**To do**.
Only the lines in the entries below from the line with "טרפז (5 פינים) – אורך 1 מטר" to the line with "versiebeheer — omdat", both included, belong in the answer, transcribed exactly and without pictures.

**Data to process**.
************

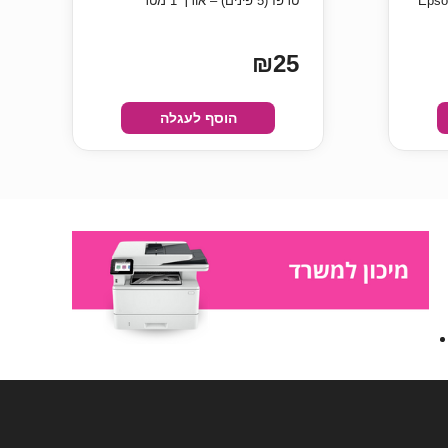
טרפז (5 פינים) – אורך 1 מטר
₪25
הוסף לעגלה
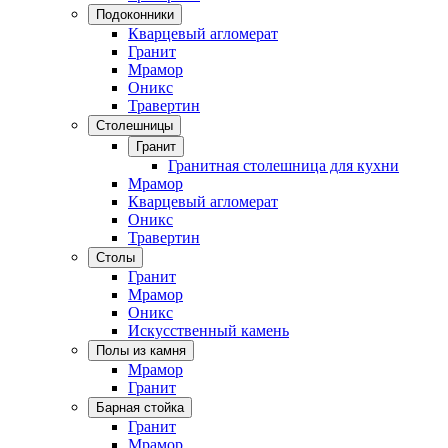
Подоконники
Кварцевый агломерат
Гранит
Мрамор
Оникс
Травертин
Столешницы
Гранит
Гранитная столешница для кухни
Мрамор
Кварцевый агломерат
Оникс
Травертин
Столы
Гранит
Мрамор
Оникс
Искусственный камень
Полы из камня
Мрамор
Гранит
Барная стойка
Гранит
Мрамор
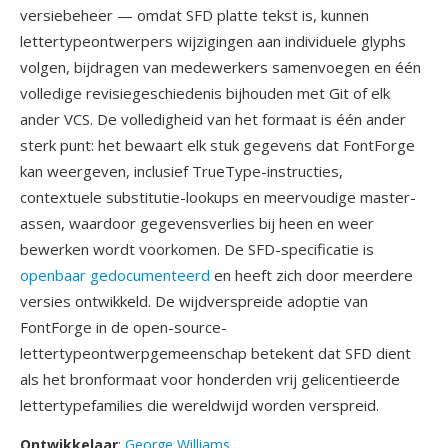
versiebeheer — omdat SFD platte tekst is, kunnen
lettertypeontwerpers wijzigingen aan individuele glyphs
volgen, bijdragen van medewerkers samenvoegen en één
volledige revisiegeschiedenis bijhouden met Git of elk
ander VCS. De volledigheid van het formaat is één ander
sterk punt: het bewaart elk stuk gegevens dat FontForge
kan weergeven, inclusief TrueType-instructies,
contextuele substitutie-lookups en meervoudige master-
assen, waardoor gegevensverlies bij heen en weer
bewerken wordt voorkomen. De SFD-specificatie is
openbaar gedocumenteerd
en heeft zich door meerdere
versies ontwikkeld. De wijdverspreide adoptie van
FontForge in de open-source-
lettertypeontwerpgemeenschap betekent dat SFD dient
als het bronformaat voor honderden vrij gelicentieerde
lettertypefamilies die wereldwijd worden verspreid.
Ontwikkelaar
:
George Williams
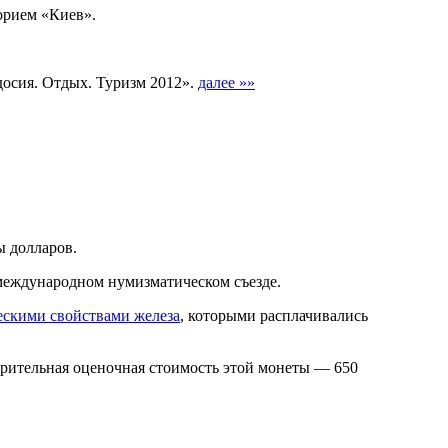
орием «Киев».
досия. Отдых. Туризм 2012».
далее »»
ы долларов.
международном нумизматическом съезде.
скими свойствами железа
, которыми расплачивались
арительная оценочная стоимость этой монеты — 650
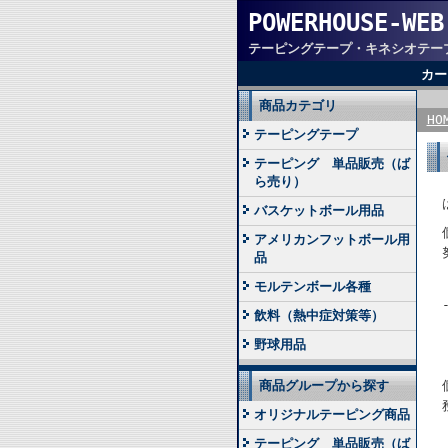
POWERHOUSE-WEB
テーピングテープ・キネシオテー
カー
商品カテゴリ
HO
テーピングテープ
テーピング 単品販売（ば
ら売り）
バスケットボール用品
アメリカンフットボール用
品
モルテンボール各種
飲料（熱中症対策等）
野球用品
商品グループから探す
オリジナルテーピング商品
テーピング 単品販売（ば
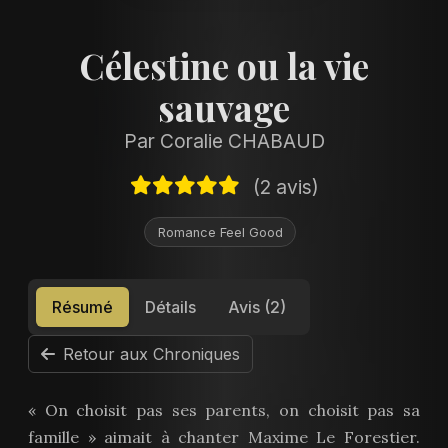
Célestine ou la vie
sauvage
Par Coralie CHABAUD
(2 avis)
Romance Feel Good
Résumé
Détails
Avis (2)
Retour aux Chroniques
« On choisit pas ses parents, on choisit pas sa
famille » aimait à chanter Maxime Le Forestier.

************

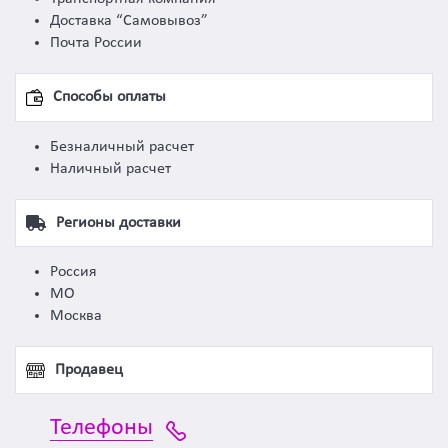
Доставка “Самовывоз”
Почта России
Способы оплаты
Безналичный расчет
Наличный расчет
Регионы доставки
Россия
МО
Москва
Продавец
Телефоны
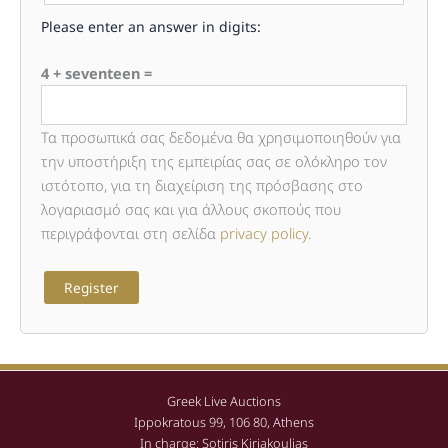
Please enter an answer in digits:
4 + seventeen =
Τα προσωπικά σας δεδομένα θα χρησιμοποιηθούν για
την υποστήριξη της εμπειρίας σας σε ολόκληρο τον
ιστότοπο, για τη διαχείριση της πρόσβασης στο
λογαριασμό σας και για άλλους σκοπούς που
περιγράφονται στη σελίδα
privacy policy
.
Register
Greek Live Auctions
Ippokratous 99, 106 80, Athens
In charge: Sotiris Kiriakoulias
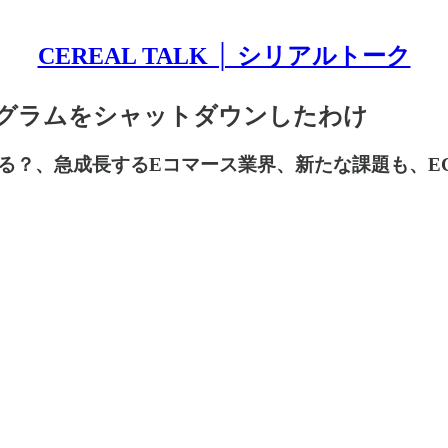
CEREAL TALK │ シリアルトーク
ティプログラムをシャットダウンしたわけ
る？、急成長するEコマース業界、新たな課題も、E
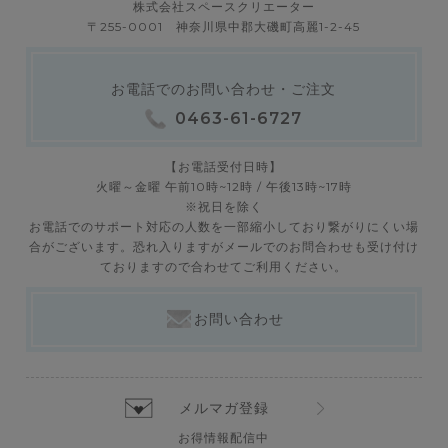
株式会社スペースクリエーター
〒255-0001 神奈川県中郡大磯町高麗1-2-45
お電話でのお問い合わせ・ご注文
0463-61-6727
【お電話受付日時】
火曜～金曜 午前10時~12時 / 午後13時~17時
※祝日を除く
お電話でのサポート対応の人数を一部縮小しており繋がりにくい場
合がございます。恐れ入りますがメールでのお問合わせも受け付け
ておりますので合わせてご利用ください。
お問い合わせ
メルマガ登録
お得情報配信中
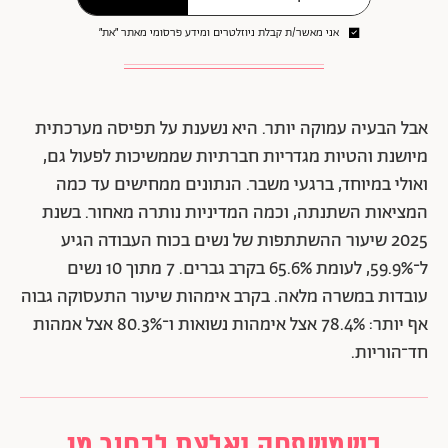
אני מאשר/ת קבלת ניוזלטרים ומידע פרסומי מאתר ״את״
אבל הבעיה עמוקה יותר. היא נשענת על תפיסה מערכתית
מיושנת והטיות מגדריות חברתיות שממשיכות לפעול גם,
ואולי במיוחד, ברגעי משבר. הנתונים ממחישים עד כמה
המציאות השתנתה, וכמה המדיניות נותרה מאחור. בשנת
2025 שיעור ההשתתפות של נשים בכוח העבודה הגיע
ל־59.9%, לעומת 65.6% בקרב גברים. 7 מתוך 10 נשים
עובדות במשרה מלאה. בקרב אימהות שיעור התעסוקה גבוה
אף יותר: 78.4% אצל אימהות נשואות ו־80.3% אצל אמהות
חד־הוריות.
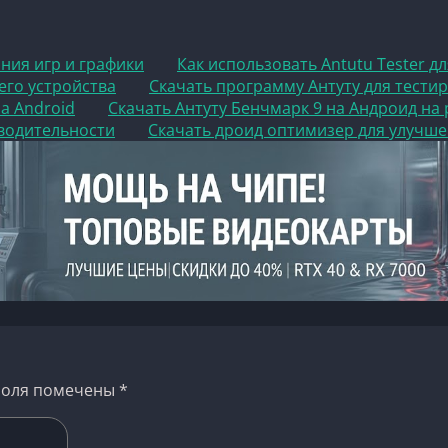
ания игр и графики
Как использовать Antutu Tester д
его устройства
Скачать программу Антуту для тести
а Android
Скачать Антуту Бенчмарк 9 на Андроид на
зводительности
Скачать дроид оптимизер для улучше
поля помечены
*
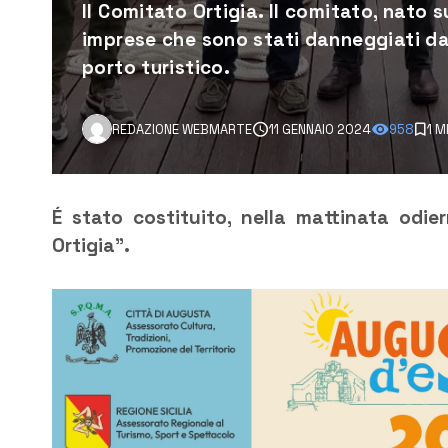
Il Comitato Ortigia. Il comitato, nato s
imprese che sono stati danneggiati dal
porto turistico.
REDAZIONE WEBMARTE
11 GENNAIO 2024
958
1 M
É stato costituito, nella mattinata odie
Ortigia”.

************

**Final answer**.
טרפז (5 פינים) – אורך 1 מטר
₪25
הוסף לעגלה
Подоконники
Кварцевый агломерат
Гранит
Мрамор
Оникс
Травертин
Столешницы
Гранит
Гранитная столешница для кухни
Мрамор
Кварцевый агломерат
Оникс
Травертин
Столы
Гранит
Мрамор
Оникс
Искусственный камень
Полы из камня
Мрамор
Гранит
Барная стойка
Гранит
Мрамор
versiebeheer — omdat SFD platte tekst is, kunnen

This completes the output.